Extracting Data with jsdom

Now that we have HTML to work with, we want to extract the relevant data from it. To do this, we will use jsdom, a JavaScript implementation of the DOM. This will let us interact with the downloaded HTML in the exact same way as if we were working in a browser's console, giving access to methods like querySelector.

(If you prefer a syntax more like jQuery's, Cheerio is also a popular option.)

npm install jsdom
npm install --save-dev @types/jsdom

Now let's import jsdom and use it to return the Document object of our HTML string. Just modify the previous fetchFromWebOrCache to turn HTMLData into a DOM object, and return its window.document.

import { JSDOM } from 'jsdom';

async function fetchFromWebOrCache(url: string, ignoreCache = false) {
  // Get the HTMLData from fetching or from cache
  const HTMLData = '<html>...</html>'
  const dom = new JSDOM(HTMLData);
  return dom.window.document;
}

Now that we're working with a Document instead of a string, we've got access to everything we'd have if we were working in the browser console. This makes it much easier to write code that extracts the pieces of a page that we want! For example, let's scrape whatever is on the front page of Hacker News right now. We'll write a function that accepts the Document of the Hacker News front page, finds all of the links, and gives us back the link text and URL as a JavaScript object.

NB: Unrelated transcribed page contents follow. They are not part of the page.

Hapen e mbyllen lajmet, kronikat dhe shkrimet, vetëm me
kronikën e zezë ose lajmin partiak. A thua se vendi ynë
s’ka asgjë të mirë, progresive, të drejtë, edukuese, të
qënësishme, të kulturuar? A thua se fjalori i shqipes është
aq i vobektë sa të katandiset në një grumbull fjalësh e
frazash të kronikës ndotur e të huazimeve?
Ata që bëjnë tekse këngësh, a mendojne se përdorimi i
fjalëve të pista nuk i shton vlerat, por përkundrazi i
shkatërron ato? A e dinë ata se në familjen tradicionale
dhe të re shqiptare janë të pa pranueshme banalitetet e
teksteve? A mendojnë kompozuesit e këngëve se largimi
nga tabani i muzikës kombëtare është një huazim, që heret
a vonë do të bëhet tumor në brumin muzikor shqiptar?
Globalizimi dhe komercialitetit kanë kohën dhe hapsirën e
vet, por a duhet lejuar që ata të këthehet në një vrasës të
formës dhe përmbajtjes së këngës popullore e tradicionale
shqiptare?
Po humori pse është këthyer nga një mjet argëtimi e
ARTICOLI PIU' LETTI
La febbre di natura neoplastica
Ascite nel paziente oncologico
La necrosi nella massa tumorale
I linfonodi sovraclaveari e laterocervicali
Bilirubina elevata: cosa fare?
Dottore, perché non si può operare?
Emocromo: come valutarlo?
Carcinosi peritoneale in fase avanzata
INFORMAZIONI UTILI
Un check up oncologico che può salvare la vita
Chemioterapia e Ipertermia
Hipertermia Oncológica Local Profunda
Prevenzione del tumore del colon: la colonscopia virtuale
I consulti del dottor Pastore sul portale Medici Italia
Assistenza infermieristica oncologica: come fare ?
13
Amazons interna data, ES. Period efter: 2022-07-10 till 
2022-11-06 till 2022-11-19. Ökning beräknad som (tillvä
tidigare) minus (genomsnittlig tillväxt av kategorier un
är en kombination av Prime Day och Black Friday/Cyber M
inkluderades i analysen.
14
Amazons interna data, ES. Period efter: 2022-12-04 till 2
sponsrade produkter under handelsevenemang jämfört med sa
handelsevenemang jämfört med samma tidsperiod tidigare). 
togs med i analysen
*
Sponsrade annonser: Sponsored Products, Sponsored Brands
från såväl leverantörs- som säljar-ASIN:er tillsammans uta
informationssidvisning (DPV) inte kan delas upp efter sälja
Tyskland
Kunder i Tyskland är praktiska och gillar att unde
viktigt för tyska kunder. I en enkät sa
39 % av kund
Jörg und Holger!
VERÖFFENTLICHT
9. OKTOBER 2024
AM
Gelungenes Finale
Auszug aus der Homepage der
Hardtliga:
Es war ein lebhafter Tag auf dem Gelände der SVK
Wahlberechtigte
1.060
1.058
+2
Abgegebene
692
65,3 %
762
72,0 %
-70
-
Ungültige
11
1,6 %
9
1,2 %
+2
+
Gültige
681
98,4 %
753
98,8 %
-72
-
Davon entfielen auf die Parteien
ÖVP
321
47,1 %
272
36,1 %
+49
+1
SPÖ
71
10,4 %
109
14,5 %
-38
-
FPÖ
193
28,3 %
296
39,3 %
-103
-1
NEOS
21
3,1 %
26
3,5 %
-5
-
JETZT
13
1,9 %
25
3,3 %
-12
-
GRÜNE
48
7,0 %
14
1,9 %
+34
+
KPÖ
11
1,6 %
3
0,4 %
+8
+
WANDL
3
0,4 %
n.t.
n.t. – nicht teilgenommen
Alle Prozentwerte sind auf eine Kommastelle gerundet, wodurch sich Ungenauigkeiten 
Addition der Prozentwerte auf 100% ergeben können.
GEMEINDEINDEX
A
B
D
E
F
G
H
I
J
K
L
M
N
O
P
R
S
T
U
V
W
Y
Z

Using your browser's developer tools, you can easily inspect an element on the page with desired data to figure out a selector path. In our example, we can right-click a link and choose Inspect to view it in DevTools. Then we right-click the DOM element, and choose "Copy > Copy selector" in Chrome or "Copy > CSS Selector" in Firefox, for example.

A copied selector will give you a string of text that selects only the element you copied it from in DevTools. And often that is useful! Just throw your selector into document.querySelector('selector'), and you're good to go. But in our case, we want all of the front page links. So we need a broader selector than copy-pasting from DevTools will give us. This is where you'll have to actually read through the HTML, classes, ids, etc., to figure out how to craft the right selector.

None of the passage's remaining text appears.